Было уже около полуночи, когда Ривер выбрал действие, а у меня заканчивались идеи. Но один взгляд через комнату — и все изменилось.
— Помнишь то домашнее видео, которое твой папа показал мне, где в детстве ты был завернут в большое одеяло, и скакал вокруг, повторяя: «Смотри, пап! Я королева!»
— Мужчины не могут быть королевами, сынок. Мужчины — короли, — передразнил голос своего отца Ривер.
— Но… мальчики же могут быть королевами, верно? Я хочу быть королевой! — передразнила я, и мы оба рассмеялись.
Когда звук затих, в глазах Ривера появилось отстраненное выражение, он провел большим пальцем по краю бокала.
— Хорошо. Это твой вызов, — сказала я, щелкнув пальцами, прежде чем момент стал слишком тяжелым. — Я хочу повтор.
Вскочив с места, я схватила рождественское одеяло и швырнула в него. Ривер поймал его с драматическим вздохом, с усмешкой складывая ткань в руках.
— Начинай, — сказала я и села на диван, как будто была в зале, а пространство перед камином было его сценой. — Давай посмотрим.
Ривер тяжело вздохнул, но когда поднялся на ноги, то сразу вошел в роль. Он высоко поднял голову, накинул одеяло на плечи и позволил ему волочиться за собой, пока вальсировал вокруг, говоря: «Я королева! Я королева!»
Я смеялась и смеялась, катаясь по дивану, пока у меня не заболели бока. Когда Ривер, наконец, остановился, то встал перед камином, все еще с одеялом на плечах, наблюдая за мной.
Огонь освещал его сзади, оставляя видимым силуэт. Я пожалела, что нет электричества, потому что очень хотелось бы увидеть его в мерцании огней гирлянды, обвивающей рождественскую елку.
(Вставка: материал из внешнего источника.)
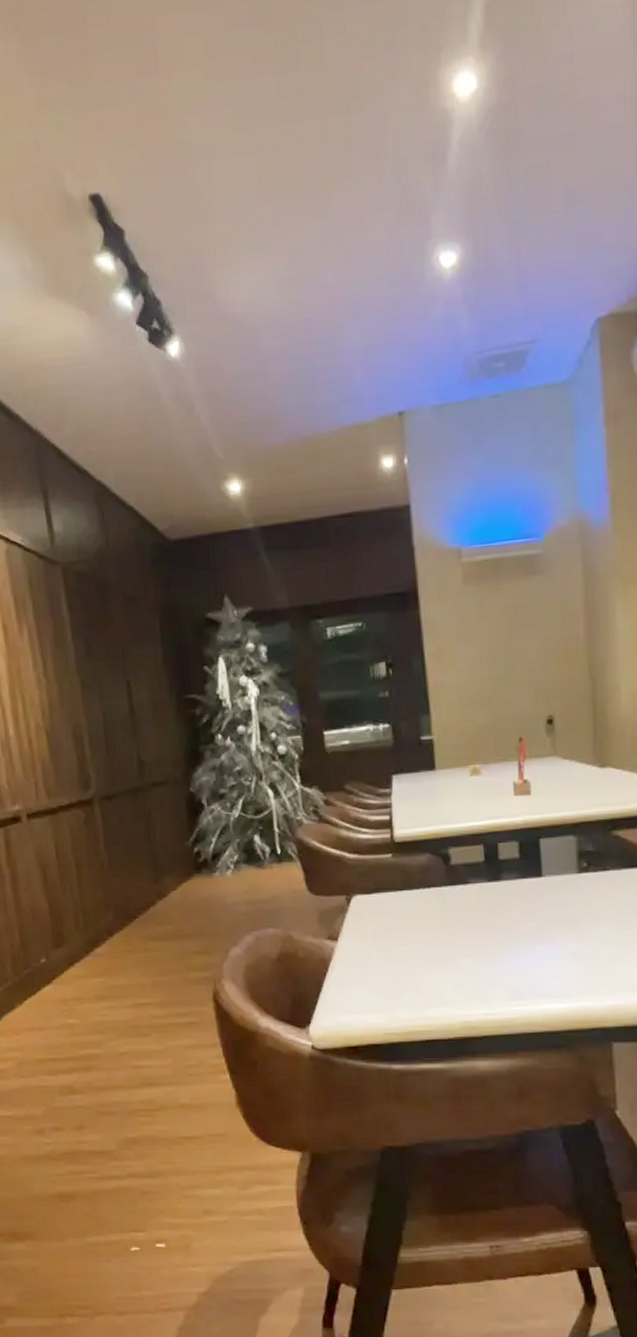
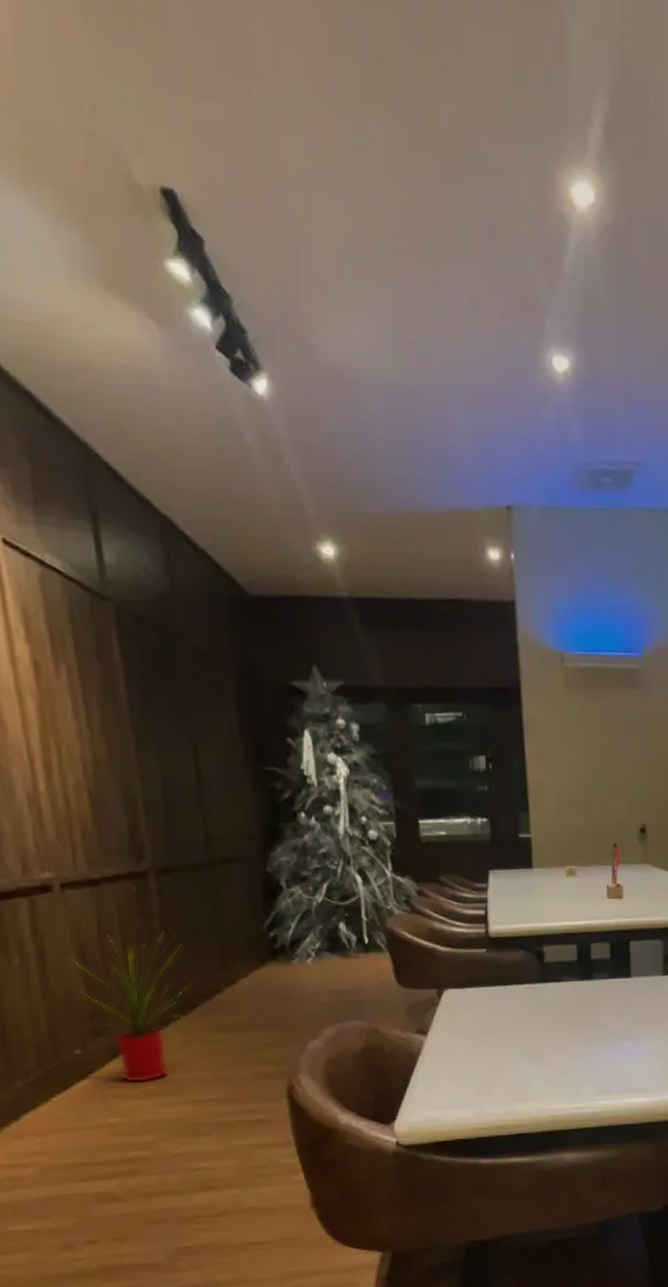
house plant: none [34,851,128,989] -> present [67,931,188,1084]

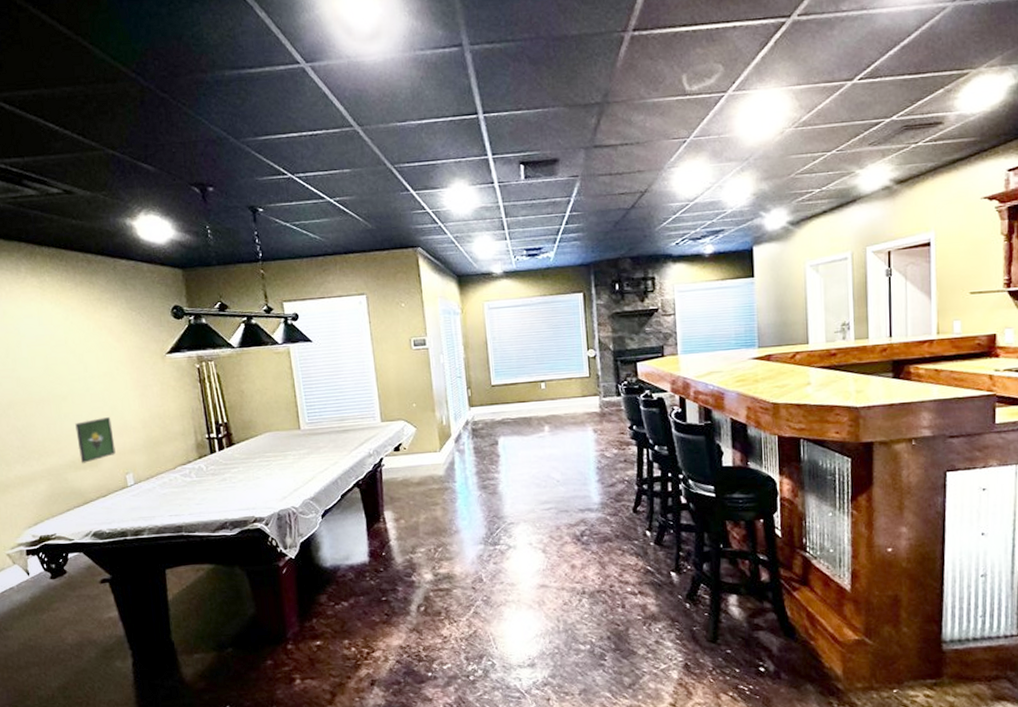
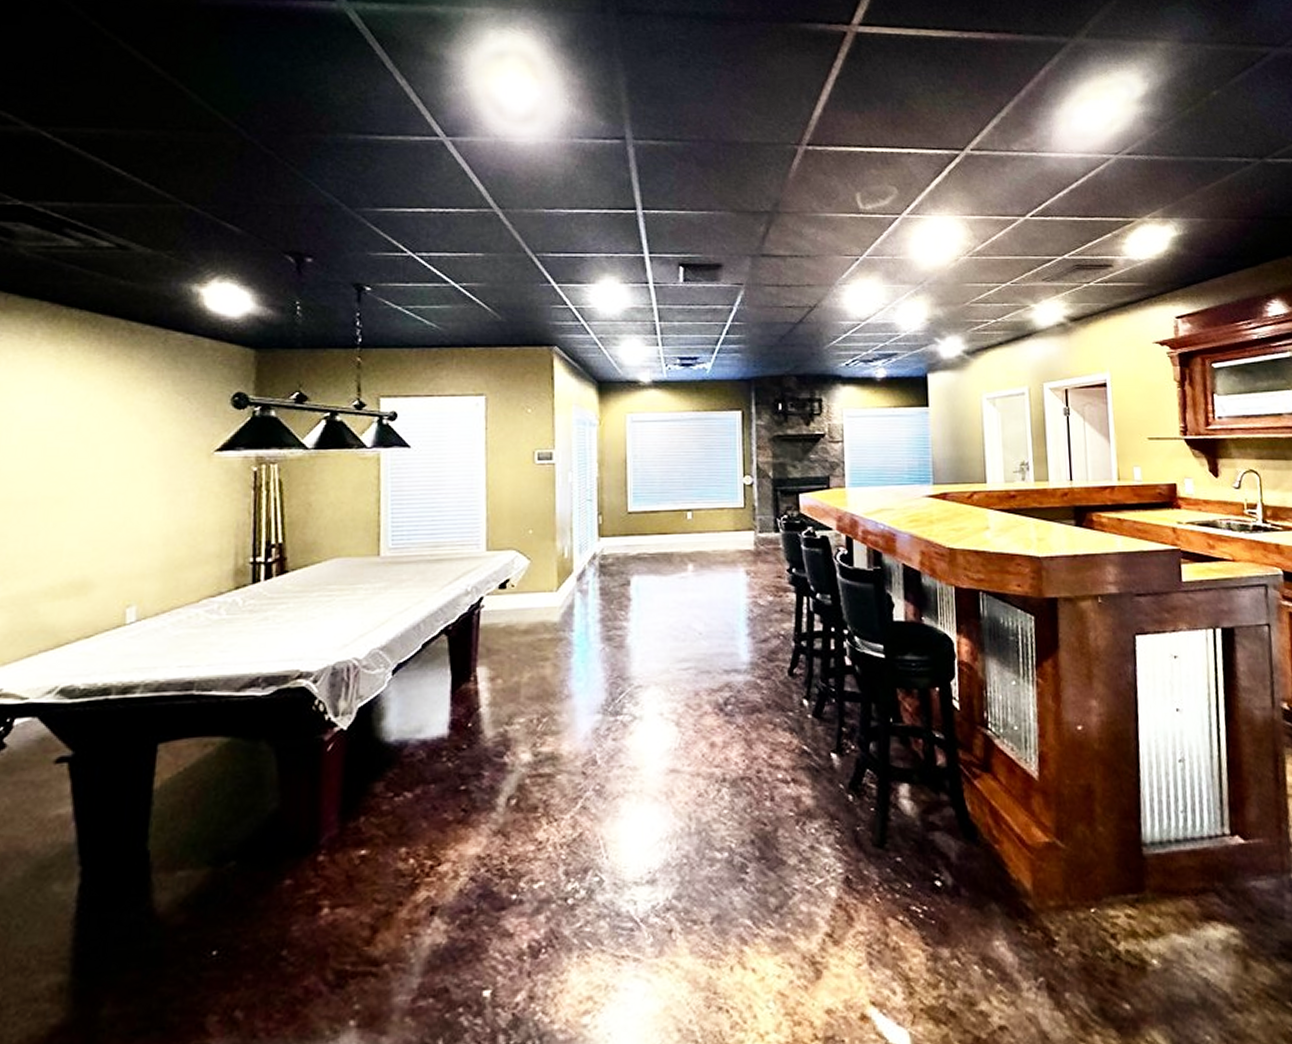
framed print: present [75,417,116,463] -> none [63,529,120,590]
Тем не менее, гирлянда и украшения отражали пламя огня, и все свечи, которые окружали нас, отбрасывали на парня теплое сияние. Я наблюдала за миллионом различных эмоций, промелькнувших на его затененном лице, прежде чем Ривер раскрыл объятия, одеяло растянулось, как накидка.
— Иди сюда.
Я нахмурилась и не сдвинулась ни на дюйм, пока Ривер не ухмыльнулся и не кивнул головой, жестом приглашая меня присоединиться к нему.
— Давай, Элиза. Иди сюда.
Моя грудь и горло сжались, когда он произнес мое имя, и я попыталась, но не смогла сглотнуть, когда подошла к Риверу. Когда оказалась в нескольких футах от него, он улыбнулся шире, обнял меня и притянул к себе вплотную.
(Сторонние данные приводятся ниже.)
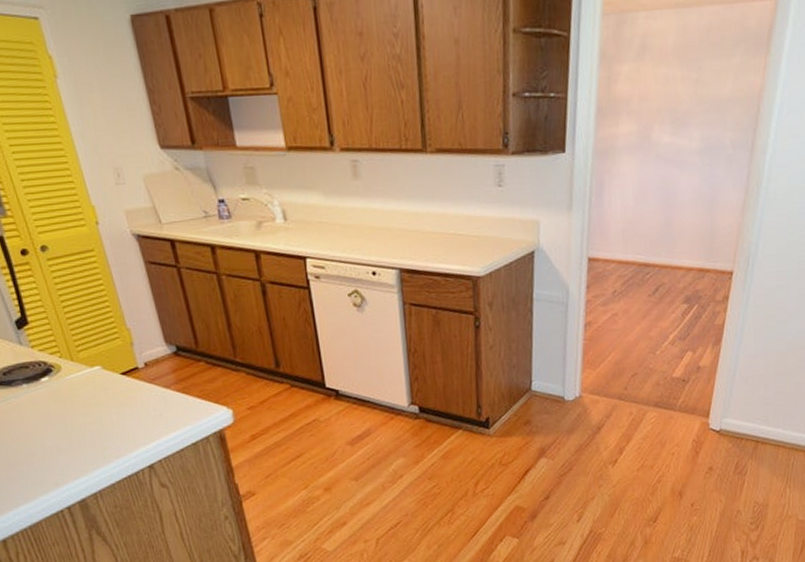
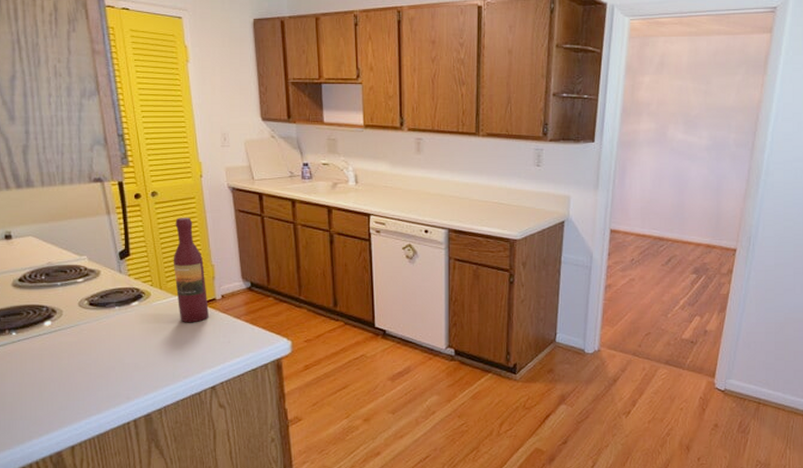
wine bottle: none [75,273,133,397] -> present [173,217,209,323]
Рождественское одеяло теперь покрывало нас обоих, окутывая теплом. На мгновение я не знала, что делать со своими руками. Руки были неловко прижаты к бокам, пока Ривер не усмехнулся и не поднял их к своим плечам.
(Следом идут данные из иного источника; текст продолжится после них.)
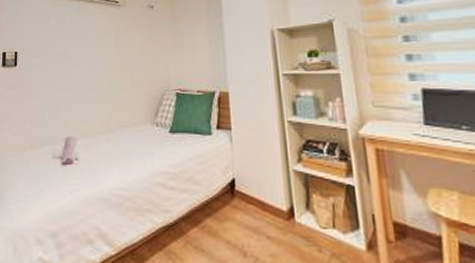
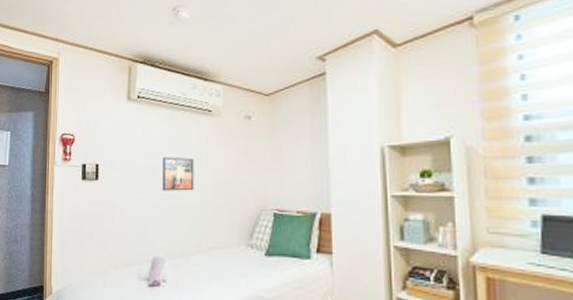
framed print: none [75,43,103,75] -> present [162,157,194,191]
Затем он снова обнял меня, и мы начали раскачиваться.
Музыка по радио раньше была такой тихой, а мы такими громкими, что я даже не помнила, чтобы она вообще играла. Но теперь, когда мы замолчали, это было все, что я слышала, плавная мелодия и сладкий голос Бинга Кросби, поющего «Я буду дома на Рождество» (прим. Bing Crosby «White Christmas»).